● ACTION ITEM
Rewrite every line of the data below, replacing "chart" with "graph" and keeping everything else unchanged. Leave out the pictures.

● EXERCISE DATA
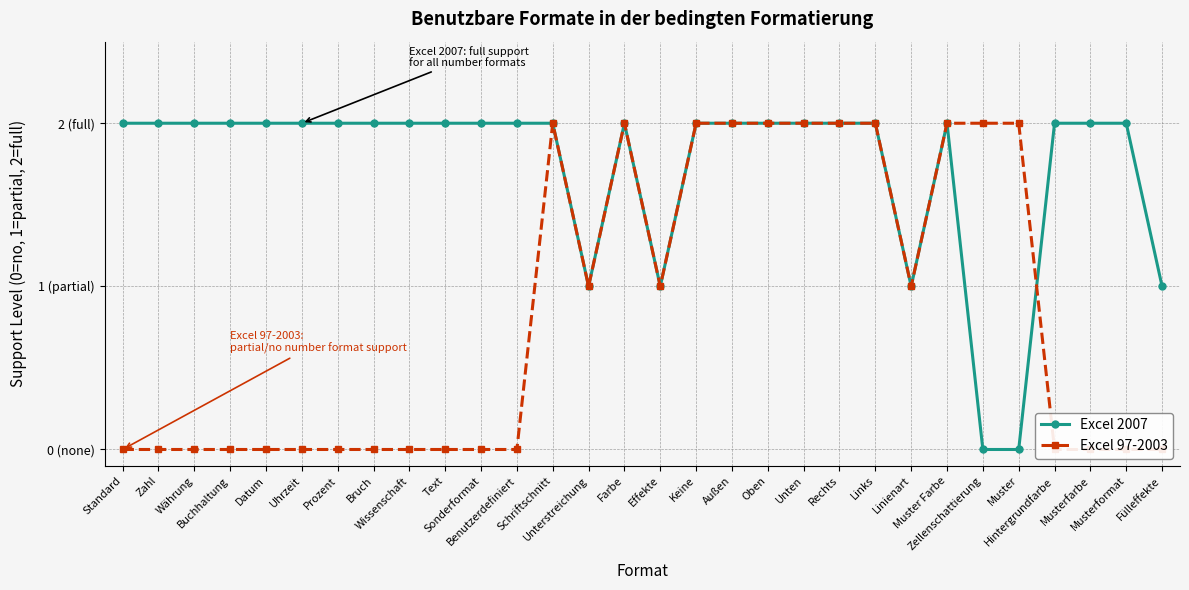

Which label corresponds to the smallest value in the chart?

Zellenschattierung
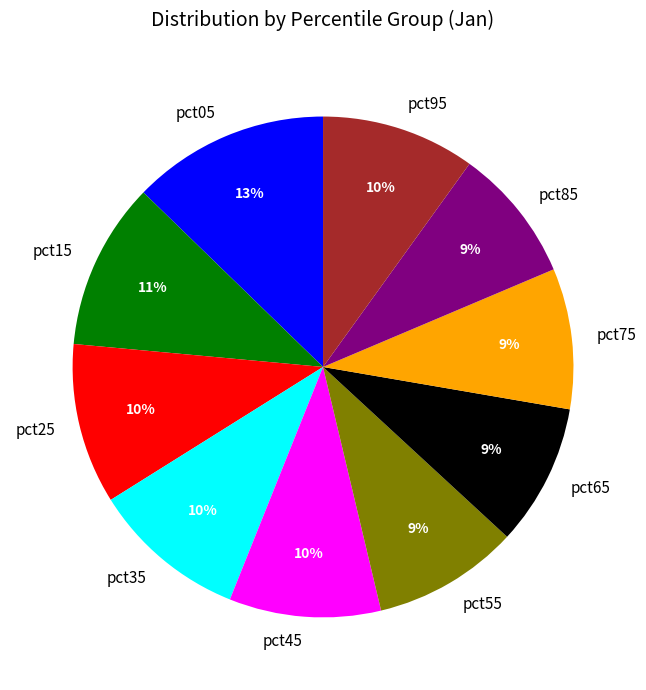

To the nearest percent, what is the difference between the largest and smallest slice percentages?

4%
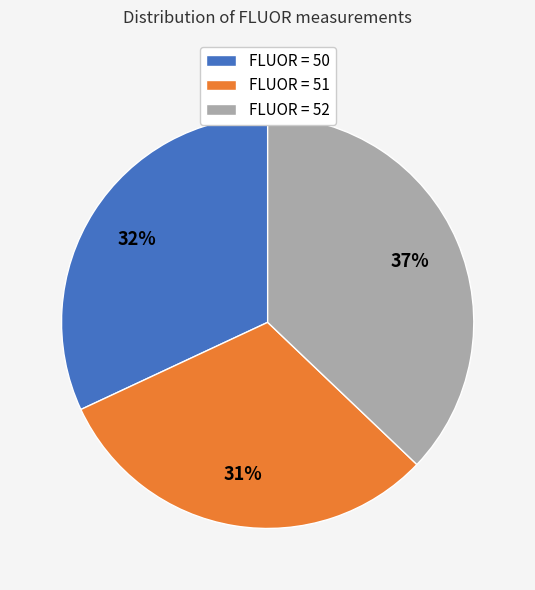

What is the smallest slice in the pie chart?

FLUOR = 51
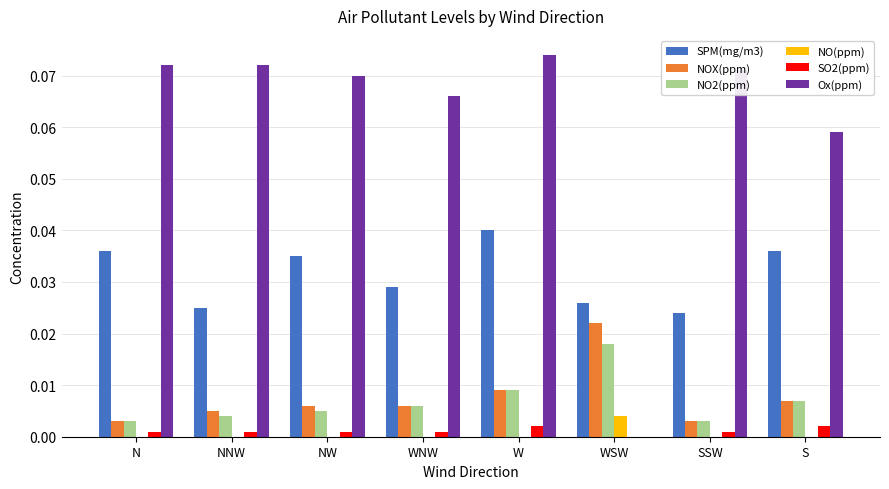

The NOX(ppm) series shows 0.0 at W. True or false?

True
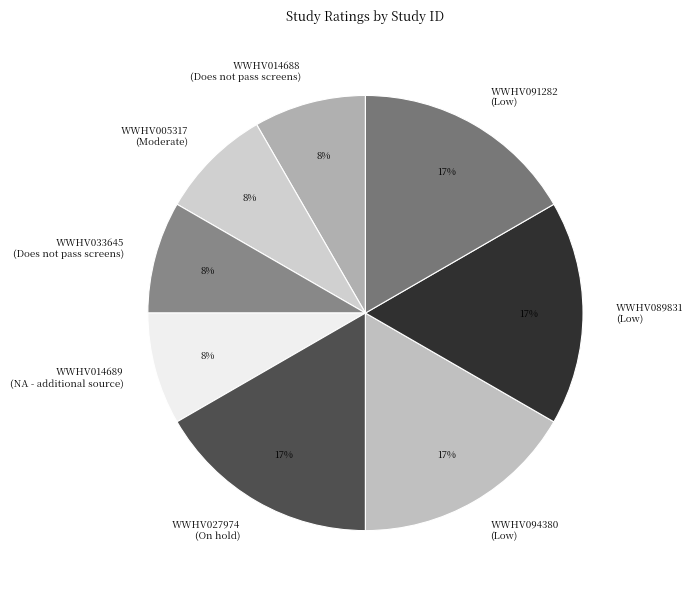

Do WWHV089831 (Low) and WWHV094380 (Low) together represent more than half of the pie?

No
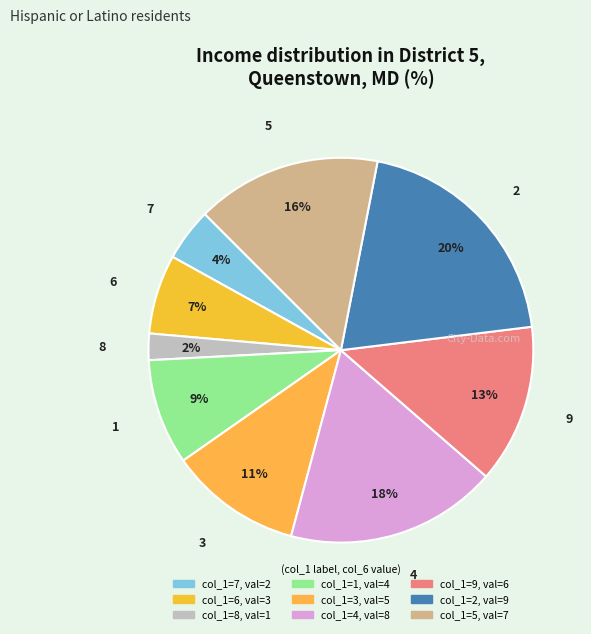

To the nearest percent, what is the average slice percentage?

11%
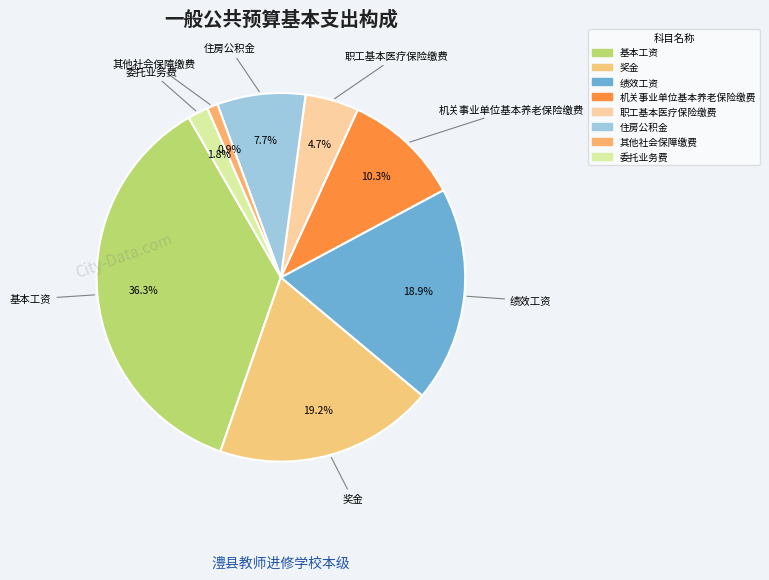

Is it true that 委托业务费 is 2% of the pie?

True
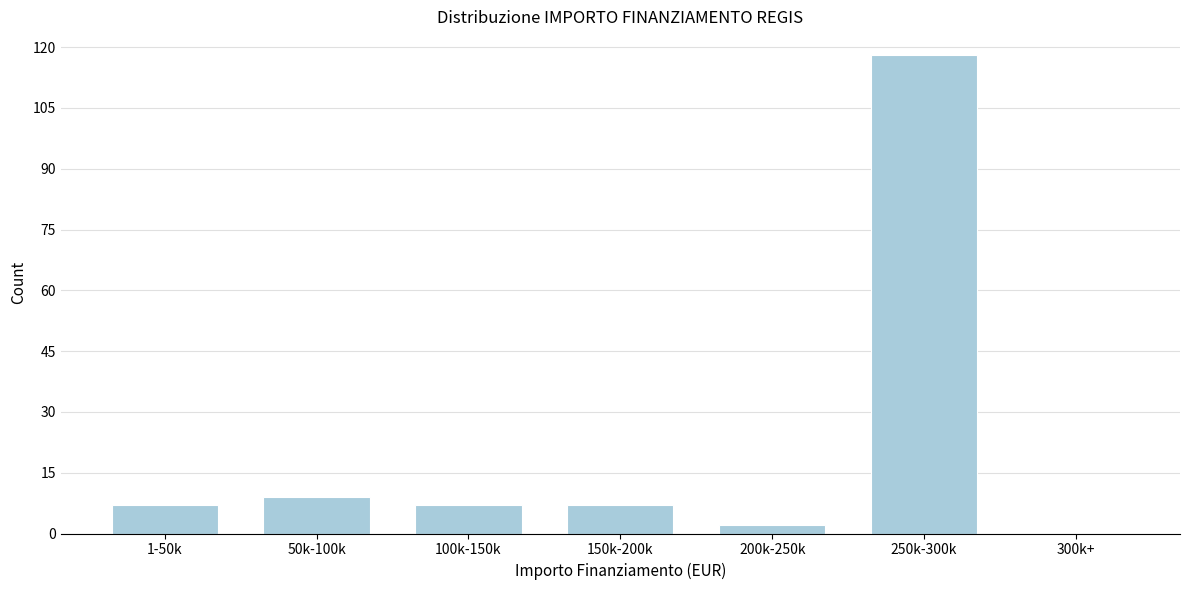

Reading left to right, list all the values displayed in this chart.

1-50k=7	50k-100k=9	100k-150k=7	150k-200k=7	200k-250k=2	250k-300k=118	300k+=0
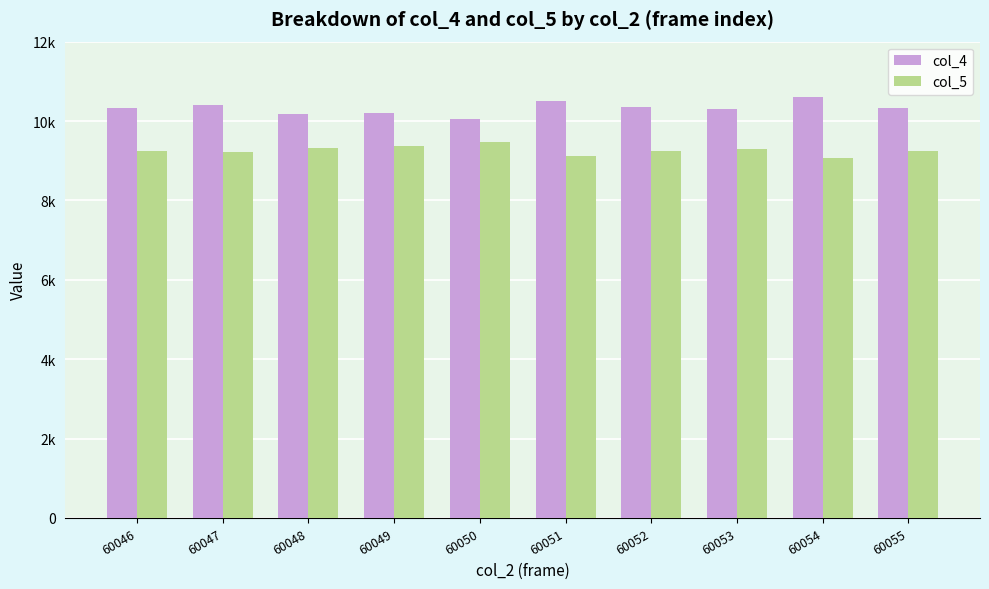

What are all the series names shown in the legend?

col_4, col_5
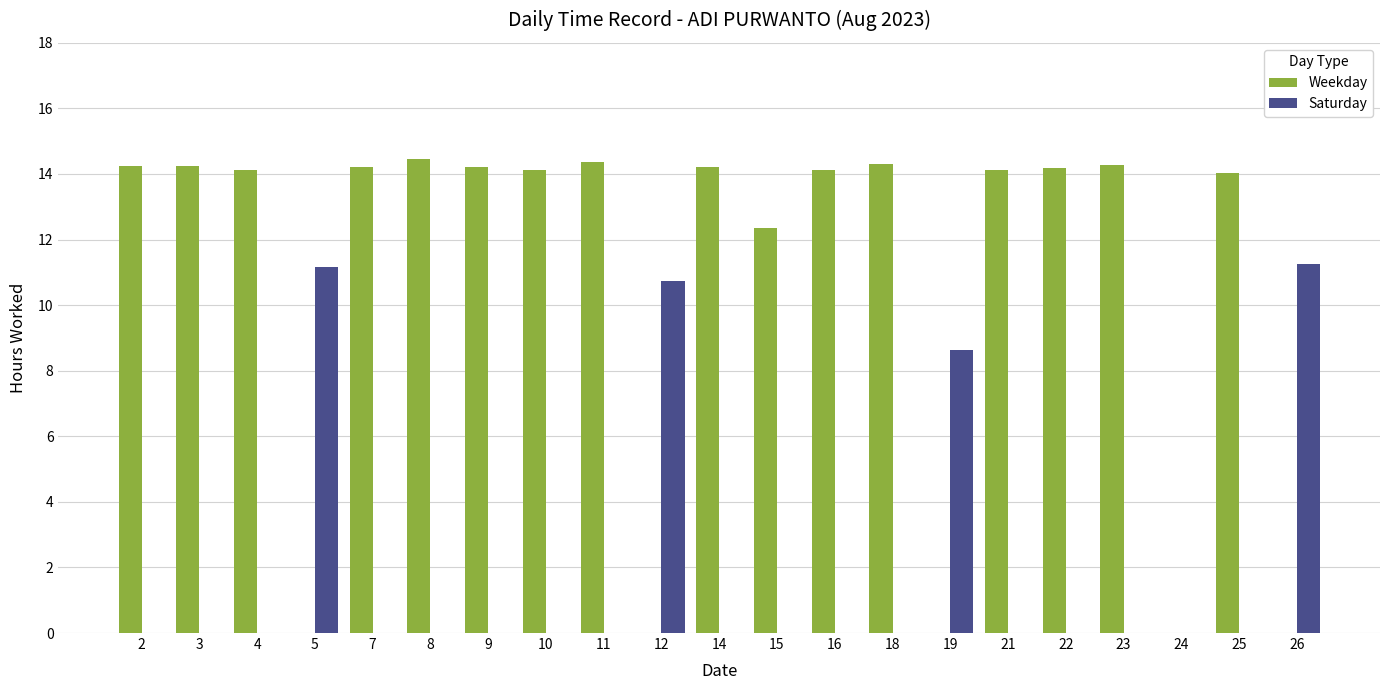

What is the maximum value shown in the chart?

14.5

● TASK ANSWER
Which label corresponds to the smallest value in the graph?

Zellenschattierung

To the nearest percent, what is the difference between the largest and smallest slice percentages?

4%

What is the smallest slice in the pie graph?

FLUOR = 51

The NOX(ppm) series shows 0.0 at W. True or false?

True

Do WWHV089831 (Low) and WWHV094380 (Low) together represent more than half of the pie?

No

To the nearest percent, what is the average slice percentage?

11%

Is it true that 委托业务费 is 2% of the pie?

True

Reading left to right, list all the values displayed in this graph.

1-50k=7	50k-100k=9	100k-150k=7	150k-200k=7	200k-250k=2	250k-300k=118	300k+=0

What are all the series names shown in the legend?

col_4, col_5

What is the maximum value shown in the graph?

14.5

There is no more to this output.